Operations like insertions, deletion, traversal, searching, takes O(n) in a Binary tree.
BST improve performance better than O(n)
insertion in BST algorithm
function BST_insert(root, valueToInsert) {
if (root === null) {
// create a new node and insert
root = newNode();
} else if(valueToInsert < root) {
root.left = BST_insert(root.left, valueToInsert);
} else {
root.right = BST_insert(root.right, valueToInsert);
}
return root; }
deletion in BST algorithm
Deletion of node
Case 1: if a leaf node, then can be directly deleted
case 2: if a node to be deleted has 1 child. then connect the node to be deleted’s a child with the parent
case 3: if the node to be deleted has 2 children.

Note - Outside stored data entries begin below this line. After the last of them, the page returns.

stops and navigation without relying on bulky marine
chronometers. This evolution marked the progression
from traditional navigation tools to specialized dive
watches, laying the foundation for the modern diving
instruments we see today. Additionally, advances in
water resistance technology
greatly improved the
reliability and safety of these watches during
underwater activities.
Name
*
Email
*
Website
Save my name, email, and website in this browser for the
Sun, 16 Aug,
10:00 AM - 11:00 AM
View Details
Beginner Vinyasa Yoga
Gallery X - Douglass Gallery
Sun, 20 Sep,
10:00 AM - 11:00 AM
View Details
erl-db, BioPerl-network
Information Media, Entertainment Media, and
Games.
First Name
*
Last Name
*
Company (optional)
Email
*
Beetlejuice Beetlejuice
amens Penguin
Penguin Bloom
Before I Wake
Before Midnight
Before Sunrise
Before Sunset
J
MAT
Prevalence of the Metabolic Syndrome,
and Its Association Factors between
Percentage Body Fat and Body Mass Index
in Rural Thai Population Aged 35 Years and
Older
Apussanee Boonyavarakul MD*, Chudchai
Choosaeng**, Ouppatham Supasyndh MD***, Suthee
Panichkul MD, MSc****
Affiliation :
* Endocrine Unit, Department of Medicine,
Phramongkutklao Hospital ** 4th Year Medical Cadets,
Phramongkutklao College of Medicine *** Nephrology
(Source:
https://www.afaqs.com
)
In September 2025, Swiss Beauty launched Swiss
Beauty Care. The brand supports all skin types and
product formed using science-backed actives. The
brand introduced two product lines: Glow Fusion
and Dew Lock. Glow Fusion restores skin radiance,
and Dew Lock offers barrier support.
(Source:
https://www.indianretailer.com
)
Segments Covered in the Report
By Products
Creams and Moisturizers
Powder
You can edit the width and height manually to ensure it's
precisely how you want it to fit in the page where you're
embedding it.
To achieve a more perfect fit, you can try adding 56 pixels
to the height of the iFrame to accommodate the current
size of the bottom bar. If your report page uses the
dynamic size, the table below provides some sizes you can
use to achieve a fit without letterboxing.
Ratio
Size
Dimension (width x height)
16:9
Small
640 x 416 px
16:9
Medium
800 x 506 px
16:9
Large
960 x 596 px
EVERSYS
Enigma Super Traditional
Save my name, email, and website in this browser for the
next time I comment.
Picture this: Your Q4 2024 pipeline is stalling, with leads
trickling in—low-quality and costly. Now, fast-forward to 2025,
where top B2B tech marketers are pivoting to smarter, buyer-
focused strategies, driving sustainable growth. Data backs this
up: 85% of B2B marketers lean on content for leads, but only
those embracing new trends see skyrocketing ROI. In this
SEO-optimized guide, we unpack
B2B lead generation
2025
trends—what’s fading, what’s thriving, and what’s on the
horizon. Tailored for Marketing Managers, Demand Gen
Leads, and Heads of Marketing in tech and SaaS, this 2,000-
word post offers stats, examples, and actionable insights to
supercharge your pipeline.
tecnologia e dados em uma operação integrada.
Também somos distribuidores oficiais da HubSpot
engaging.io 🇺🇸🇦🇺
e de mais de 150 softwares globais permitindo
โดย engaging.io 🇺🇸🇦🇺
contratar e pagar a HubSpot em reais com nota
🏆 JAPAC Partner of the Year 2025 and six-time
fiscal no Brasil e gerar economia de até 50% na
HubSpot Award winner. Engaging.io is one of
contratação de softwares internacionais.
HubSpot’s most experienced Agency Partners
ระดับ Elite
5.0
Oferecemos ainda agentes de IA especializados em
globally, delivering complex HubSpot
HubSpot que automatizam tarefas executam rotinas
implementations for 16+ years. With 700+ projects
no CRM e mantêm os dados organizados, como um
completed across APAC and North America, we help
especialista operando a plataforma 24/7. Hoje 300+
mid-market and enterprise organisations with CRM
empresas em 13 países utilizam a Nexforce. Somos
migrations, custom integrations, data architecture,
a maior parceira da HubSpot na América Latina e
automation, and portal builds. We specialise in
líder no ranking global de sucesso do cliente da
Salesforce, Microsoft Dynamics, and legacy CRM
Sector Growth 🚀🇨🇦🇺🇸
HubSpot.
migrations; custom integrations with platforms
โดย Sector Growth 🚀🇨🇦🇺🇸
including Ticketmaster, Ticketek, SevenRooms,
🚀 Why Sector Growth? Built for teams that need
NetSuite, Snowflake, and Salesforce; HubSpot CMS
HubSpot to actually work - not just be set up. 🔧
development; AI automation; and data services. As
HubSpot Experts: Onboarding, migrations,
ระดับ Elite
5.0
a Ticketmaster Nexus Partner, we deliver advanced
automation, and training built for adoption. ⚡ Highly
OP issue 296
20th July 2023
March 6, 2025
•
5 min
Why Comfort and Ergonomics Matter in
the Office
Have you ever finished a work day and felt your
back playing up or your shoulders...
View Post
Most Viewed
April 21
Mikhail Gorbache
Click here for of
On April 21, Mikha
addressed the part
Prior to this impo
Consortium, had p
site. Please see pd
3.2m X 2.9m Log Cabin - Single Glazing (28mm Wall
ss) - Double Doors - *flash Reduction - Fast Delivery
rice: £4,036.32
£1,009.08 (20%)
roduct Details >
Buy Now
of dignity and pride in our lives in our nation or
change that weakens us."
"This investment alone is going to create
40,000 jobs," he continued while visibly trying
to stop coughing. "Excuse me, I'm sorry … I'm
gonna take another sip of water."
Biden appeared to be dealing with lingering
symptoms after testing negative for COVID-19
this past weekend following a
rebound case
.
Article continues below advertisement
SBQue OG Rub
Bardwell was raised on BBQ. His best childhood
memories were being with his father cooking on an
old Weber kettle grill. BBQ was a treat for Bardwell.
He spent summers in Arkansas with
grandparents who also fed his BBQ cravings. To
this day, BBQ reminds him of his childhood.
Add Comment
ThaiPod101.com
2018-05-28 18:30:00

Find the successor of the root node, which is the least value node in the right subtree
replace node to be deleted need to be replaced with the successor
deleteNodeofBST(root, valueToBeDeleted) {
if (root = null) return null
if (root < valueToBeDeleted) {
root.left = deleteNodeofBST(root.left, valueToBeDeleted);
} else if (root > valueToBeDeleted) {
root.right = deleteNodeofBST(root.right, valueToBeDeleted);
} else if(root === valueToBeDeleted) {
// 3 cases
if (!root.left && !root.right){
// if node to be deleted has no child
root = null;
}
else if (root.left && root.right){
// if the root has both childs
// find the successor of right subtree
// update root with successor node and delete the successor node from right tree
}
else if(root.left && !root.right)
{
// if node to be deleted has only left child
root = root.left // connect the child with parent
} else if(!root.left && root.right) {
// if node to be deleted has only right child
root = root.right // connect the child with parent
}
return root;
}
}
Time complexity: O(log n)
Space complexity: O(log n)